= Records contained in a dataset =
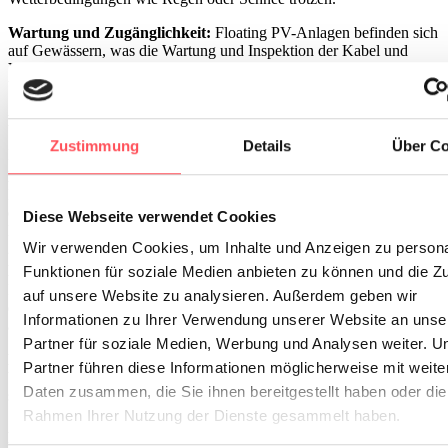
Wartung und Zugänglichkeit:
Floating PV-Anlagen befinden sich
auf Gewässern, was die Wartung und Inspektion der Kabel und
Verbindungen erschwert. Eine langfristige Zuverlässigkeit der
Verkabelungslösungen ist daher entscheidend.
HIKRA® SOL Kabel für Floating PV
Zustimmung
Details
Über Co
Für die speziellen Anforderungen von Floating PV-Systemen bieten
®
HIKRA
SOL Kabel
eine optimale Lösung. Dank ihres robusten
Materials, elektronenstrahlvernetzten Compounds und einer
doppelten Isolierung sind sie besonders widerstandsfähig und
Diese Webseite verwendet Cookies
langlebig. Neben den strengen Anforderungen des TÜV 2 Pfg
Wir verwenden Cookies, um Inhalte und Anzeigen zu persona
2750, der speziell für Floating PV entwickelt wurde, erfüllen
®
HIKRA
SOL Kabel
alle gängigen Normen, relevante
Funktionen für soziale Medien anbieten zu können und die Zu
Brandschutzvorschriften und gehen mit zusätzlichen Tests weit über
auf unsere Website zu analysieren. Außerdem geben wir
die Standardanforderungen hinaus. So ist sichergestellt, dass sie
Informationen zu Ihrer Verwendung unserer Website an unse
auch außerordentlichen Bedingungen standhalten.
Partner für soziale Medien, Werbung und Analysen weiter. U
Erhöhte Wasserbeständigkeit
: Dank eines speziellen Compounds
Partner führen diese Informationen möglicherweise mit weite
bieten die Kabel exzellente wasserabweisende Eigenschaften und
Daten zusammen, die Sie ihnen bereitgestellt haben oder die
sind für den Einsatz in wasserreichen Umgebungen ideal geeignet.
Rahmen Ihrer Nutzung der Dienste gesammelt haben.
Hohe mechanische Stabilität
: Sie sind widerstandsfähig gegenüber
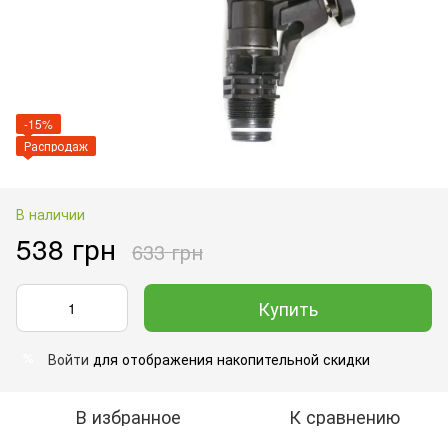
-15%
Распродаж
В наличии
538 грн
633 грн
Купить
Войти
для отображения накопительной скидки
%
В избранное
К сравнению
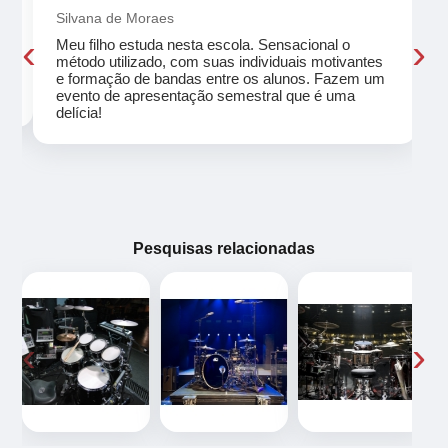
Silvana de Moraes
‹
›
Meu filho estuda nesta escola. Sensacional o
método utilizado, com suas individuais motivantes
eu
e formação de bandas entre os alunos. Fazem um
evento de apresentação semestral que é uma
delícia!
Pesquisas relacionadas
‹
›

= Task description =
The records above are to be transcribed in full, with images omitted.

= Output below =
Wartung und Zugänglichkeit:
Floating PV-Anlagen befinden sich
auf Gewässern, was die Wartung und Inspektion der Kabel und
Verbindungen erschwert. Eine langfristige Zuverlässigkeit der
Verkabelungslösungen ist daher entscheidend.
HIKRA® SOL Kabel für Floating PV
Zustimmung
Details
Über Co
Für die speziellen Anforderungen von Floating PV-Systemen bieten
®
HIKRA
SOL Kabel
eine optimale Lösung. Dank ihres robusten
Materials, elektronenstrahlvernetzten Compounds und einer
doppelten Isolierung sind sie besonders widerstandsfähig und
Diese Webseite verwendet Cookies
langlebig. Neben den strengen Anforderungen des TÜV 2 Pfg
Wir verwenden Cookies, um Inhalte und Anzeigen zu persona
2750, der speziell für Floating PV entwickelt wurde, erfüllen
®
HIKRA
SOL Kabel
alle gängigen Normen, relevante
Funktionen für soziale Medien anbieten zu können und die Zu
Brandschutzvorschriften und gehen mit zusätzlichen Tests weit über
auf unsere Website zu analysieren. Außerdem geben wir
die Standardanforderungen hinaus. So ist sichergestellt, dass sie
Informationen zu Ihrer Verwendung unserer Website an unse
auch außerordentlichen Bedingungen standhalten.
Partner für soziale Medien, Werbung und Analysen weiter. U
Erhöhte Wasserbeständigkeit
: Dank eines speziellen Compounds
Partner führen diese Informationen möglicherweise mit weite
bieten die Kabel exzellente wasserabweisende Eigenschaften und
Daten zusammen, die Sie ihnen bereitgestellt haben oder die
sind für den Einsatz in wasserreichen Umgebungen ideal geeignet.
Rahmen Ihrer Nutzung der Dienste gesammelt haben.
Hohe mechanische Stabilität
: Sie sind widerstandsfähig gegenüber
-15%
Распродаж
В наличии
538 грн
633 грн
Купить
Войти
для отображения накопительной скидки
%
В избранное
К сравнению
Silvana de Moraes
‹
›
Meu filho estuda nesta escola. Sensacional o
método utilizado, com suas individuais motivantes
eu
e formação de bandas entre os alunos. Fazem um
evento de apresentação semestral que é uma
delícia!
Pesquisas relacionadas
‹
›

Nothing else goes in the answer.